* Action item *
Reproduce verbatim the records from the line containing "What degree value" through the line containing "Answer: 0° — it already faces it", both included, and nothing else.

* Source records *

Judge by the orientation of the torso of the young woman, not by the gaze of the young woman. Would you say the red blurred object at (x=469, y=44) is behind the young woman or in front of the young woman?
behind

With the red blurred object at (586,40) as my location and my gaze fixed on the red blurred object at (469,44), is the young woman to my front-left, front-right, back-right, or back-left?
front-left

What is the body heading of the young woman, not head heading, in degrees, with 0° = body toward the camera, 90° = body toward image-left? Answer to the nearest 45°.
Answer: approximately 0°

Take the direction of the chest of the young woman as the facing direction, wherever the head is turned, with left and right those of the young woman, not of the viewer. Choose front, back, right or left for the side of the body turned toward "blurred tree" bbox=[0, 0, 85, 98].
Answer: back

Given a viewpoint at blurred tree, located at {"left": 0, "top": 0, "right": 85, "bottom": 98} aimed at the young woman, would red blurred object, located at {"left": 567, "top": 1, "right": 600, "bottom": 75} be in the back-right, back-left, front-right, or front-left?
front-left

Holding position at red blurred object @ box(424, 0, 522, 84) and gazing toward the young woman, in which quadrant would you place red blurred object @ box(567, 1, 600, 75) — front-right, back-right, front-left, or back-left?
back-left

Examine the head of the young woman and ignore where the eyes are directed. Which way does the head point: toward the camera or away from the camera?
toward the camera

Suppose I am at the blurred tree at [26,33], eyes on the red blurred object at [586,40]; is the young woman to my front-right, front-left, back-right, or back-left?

---

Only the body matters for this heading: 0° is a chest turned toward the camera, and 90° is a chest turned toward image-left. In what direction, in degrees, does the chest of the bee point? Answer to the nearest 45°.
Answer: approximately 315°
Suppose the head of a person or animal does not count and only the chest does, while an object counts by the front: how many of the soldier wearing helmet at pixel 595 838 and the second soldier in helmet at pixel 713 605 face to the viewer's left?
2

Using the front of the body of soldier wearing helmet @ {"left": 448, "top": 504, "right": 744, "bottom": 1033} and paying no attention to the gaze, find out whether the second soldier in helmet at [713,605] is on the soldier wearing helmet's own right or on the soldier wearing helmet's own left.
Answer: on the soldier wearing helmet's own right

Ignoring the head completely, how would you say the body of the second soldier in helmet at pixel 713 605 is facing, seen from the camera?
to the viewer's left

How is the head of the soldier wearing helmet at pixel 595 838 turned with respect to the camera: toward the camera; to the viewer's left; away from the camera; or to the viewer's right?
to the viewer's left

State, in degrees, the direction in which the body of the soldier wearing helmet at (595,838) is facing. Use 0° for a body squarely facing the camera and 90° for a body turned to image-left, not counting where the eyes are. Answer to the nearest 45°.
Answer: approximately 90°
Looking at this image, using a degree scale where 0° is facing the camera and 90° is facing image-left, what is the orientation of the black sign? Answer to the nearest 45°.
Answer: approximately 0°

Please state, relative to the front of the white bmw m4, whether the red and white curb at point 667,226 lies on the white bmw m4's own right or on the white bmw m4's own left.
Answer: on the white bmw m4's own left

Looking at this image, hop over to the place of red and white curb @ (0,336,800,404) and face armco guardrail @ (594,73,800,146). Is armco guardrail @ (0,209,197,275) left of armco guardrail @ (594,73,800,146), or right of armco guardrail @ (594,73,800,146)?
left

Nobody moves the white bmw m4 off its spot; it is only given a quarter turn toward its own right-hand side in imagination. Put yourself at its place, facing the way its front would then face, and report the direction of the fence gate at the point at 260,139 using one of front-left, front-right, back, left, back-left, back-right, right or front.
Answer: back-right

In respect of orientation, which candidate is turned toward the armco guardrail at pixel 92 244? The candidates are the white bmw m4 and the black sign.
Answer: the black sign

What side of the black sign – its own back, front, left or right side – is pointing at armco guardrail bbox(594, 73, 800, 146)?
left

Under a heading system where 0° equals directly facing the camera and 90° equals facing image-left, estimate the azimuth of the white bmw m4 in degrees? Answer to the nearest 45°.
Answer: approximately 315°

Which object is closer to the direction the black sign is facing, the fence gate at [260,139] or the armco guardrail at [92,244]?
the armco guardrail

* * *

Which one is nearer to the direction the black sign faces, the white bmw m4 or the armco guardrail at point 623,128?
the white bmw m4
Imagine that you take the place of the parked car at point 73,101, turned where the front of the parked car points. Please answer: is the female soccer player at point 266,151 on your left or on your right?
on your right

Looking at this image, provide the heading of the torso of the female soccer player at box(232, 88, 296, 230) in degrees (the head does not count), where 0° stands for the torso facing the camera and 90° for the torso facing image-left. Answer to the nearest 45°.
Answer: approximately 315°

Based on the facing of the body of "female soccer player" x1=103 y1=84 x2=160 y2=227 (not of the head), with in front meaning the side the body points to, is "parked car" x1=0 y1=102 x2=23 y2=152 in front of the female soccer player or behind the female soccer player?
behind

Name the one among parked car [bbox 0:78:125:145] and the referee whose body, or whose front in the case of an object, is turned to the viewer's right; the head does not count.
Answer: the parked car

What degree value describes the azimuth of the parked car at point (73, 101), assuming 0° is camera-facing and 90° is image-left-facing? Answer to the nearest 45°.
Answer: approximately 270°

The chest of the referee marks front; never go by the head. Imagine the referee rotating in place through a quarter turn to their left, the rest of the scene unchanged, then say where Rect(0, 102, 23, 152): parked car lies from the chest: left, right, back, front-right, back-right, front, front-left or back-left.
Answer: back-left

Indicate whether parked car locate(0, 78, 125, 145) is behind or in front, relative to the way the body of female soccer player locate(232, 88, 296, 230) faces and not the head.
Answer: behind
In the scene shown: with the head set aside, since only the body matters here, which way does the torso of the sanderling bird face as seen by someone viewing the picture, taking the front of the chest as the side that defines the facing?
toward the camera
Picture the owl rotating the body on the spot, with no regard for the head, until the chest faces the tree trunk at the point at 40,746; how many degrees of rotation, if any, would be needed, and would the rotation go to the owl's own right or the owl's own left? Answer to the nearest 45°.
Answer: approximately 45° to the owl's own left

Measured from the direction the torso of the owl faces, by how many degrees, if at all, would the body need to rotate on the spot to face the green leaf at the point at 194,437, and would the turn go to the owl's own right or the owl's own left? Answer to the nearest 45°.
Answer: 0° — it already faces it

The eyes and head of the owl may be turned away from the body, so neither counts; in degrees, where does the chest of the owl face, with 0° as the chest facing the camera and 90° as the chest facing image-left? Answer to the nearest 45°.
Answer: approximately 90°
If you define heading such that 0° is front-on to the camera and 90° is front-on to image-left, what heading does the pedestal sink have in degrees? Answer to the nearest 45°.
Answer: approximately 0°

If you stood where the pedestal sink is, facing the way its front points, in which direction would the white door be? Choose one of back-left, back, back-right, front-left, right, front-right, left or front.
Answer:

* The answer *
What degree value describes the azimuth of the parked car at point (73, 101), assuming 0° is camera-facing and 90° is image-left-facing? Answer to the nearest 45°.
Answer: approximately 270°

The chest of the referee marks front; never go by the head. Imagine the referee rotating in place through a quarter turn to their left, the rest of the scene unchanged, then say where Rect(0, 102, 23, 152): parked car lies from the chest: left, right, back, front-right, back-right, front, front-left or back-left.
Answer: back-left

Indicate whether parked car locate(0, 78, 125, 145) is behind or in front, relative to the way the body of female soccer player locate(232, 88, 296, 230) faces and not the head.
Answer: behind
In the scene shown: with the head set aside, since only the body matters here, which way does the torso of the sanderling bird face as seen by someone viewing the picture, taking the front of the chest as the side that defines the facing?
toward the camera
Picture the owl rotating the body on the spot, with no regard for the head, until the chest faces the tree trunk at the point at 40,746; how many degrees of rotation, if any, would be needed, and would the rotation go to the owl's own right or the owl's own left? Answer to the nearest 45°.
Answer: approximately 45° to the owl's own left

Measured from the direction the torso of the owl faces, by how many degrees, if at all, would the body need to rotate on the spot to face the green leaf at the point at 194,437, and would the turn go to the owl's own right or the owl's own left? Answer to the nearest 45°.
Answer: 0° — it already faces it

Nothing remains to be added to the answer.